[Collected data]
━━━━

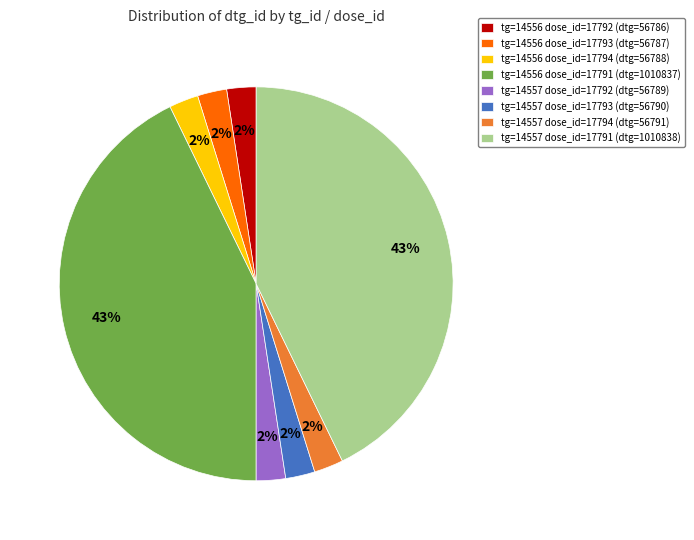

What is the ratio of the value at tg=14557 dose_id=17793 (dtg=56790) to the value at tg=14557 dose_id=17794 (dtg=56791)?

1.0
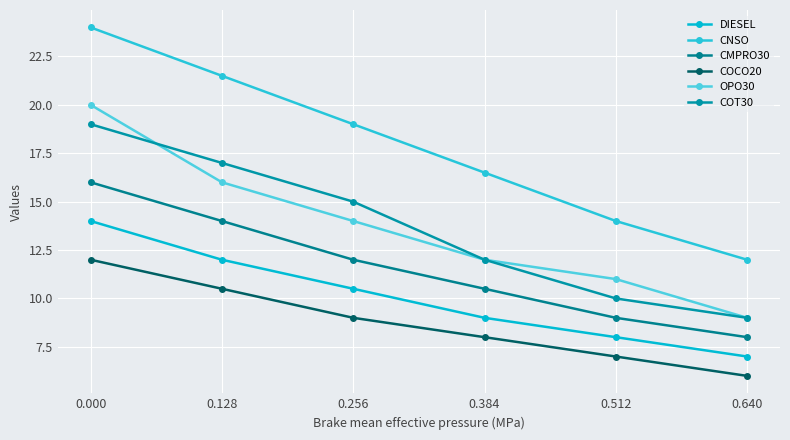

Is this an area chart (filled region under the line)?

No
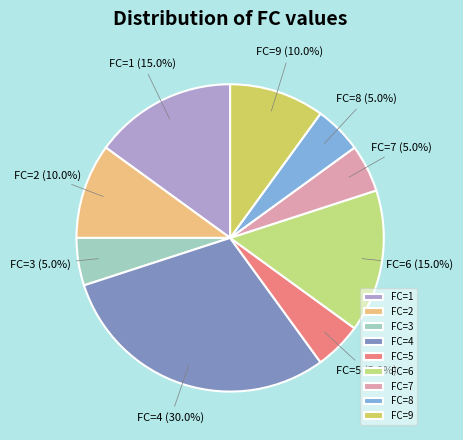

Is there a majority slice in this chart?

No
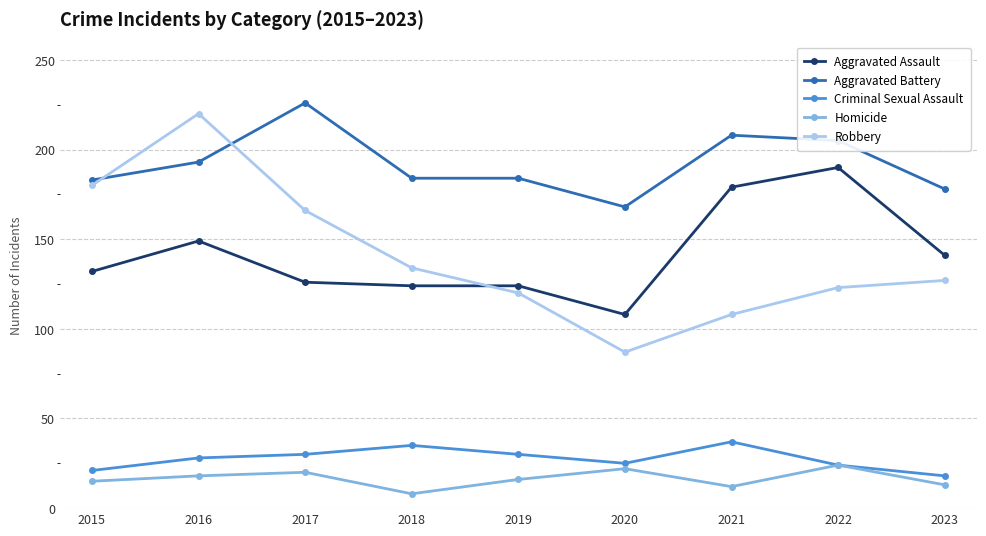

What is the value of the Homicide point at the 5th from the left?

16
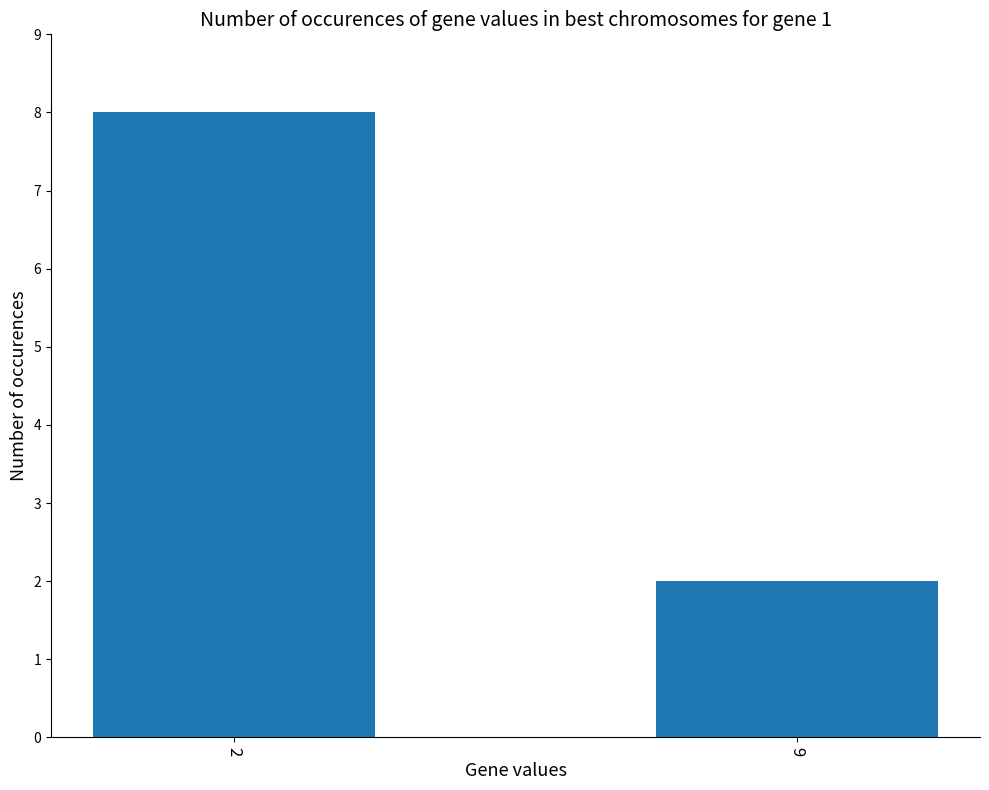

The value at 2 is 8. True or false?

True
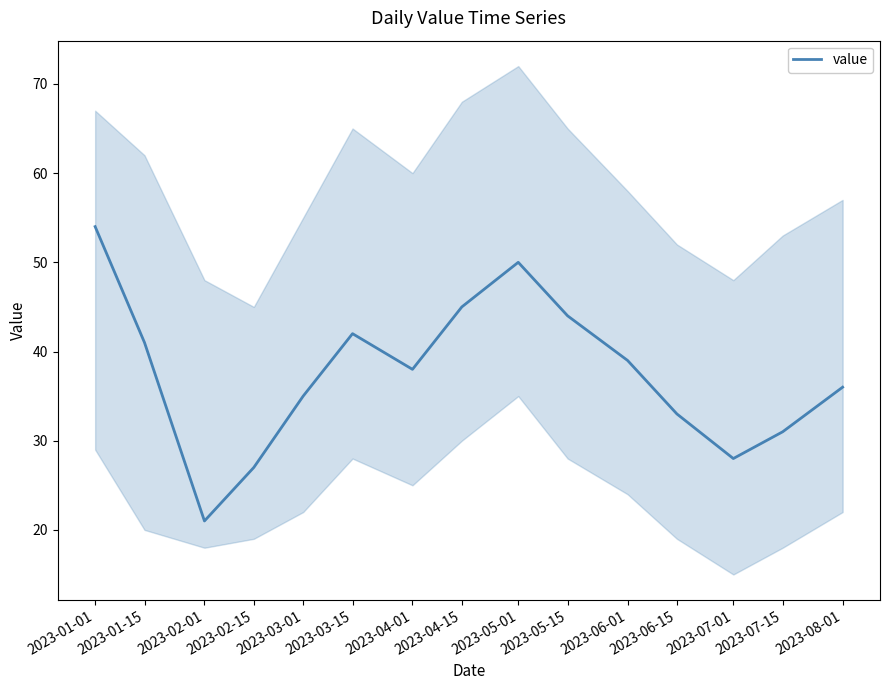

Reading left to right, what are all the values shown in this chart?

54	41	21	27	35	42	38	45	50	44	39	33	28	31	36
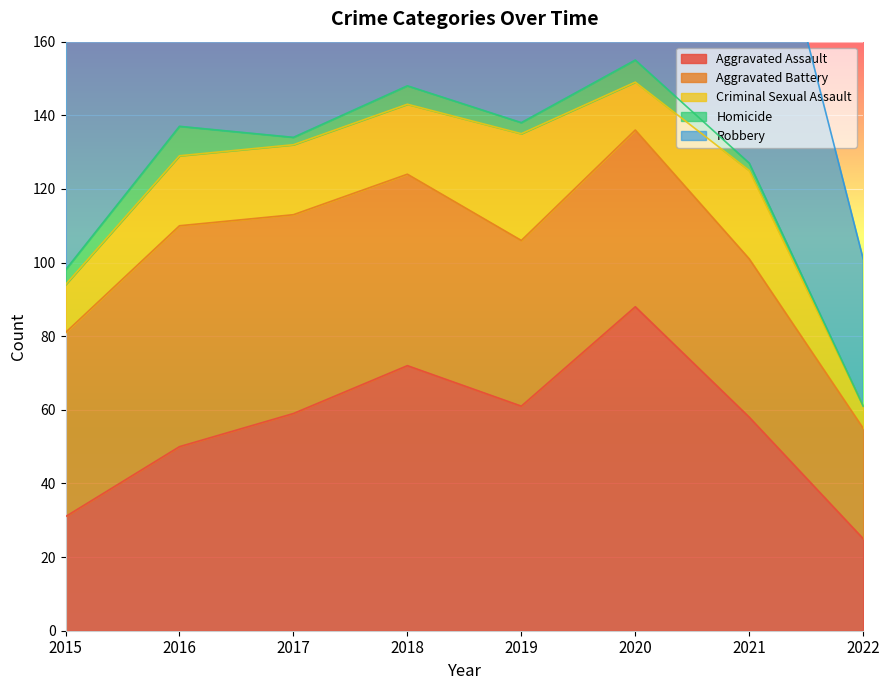

Is the value of Homicide at 2016 greater than the value of Aggravated Assault at 2017?

No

━━━━

TASK OBJECTIVE
Copy each line above that contains the word "chart". Treat uppercase and lowercase as different.

TASK RESULT
Is this an area chart (filled region under the line)?
Is there a majority slice in this chart?
Reading left to right, what are all the values shown in this chart?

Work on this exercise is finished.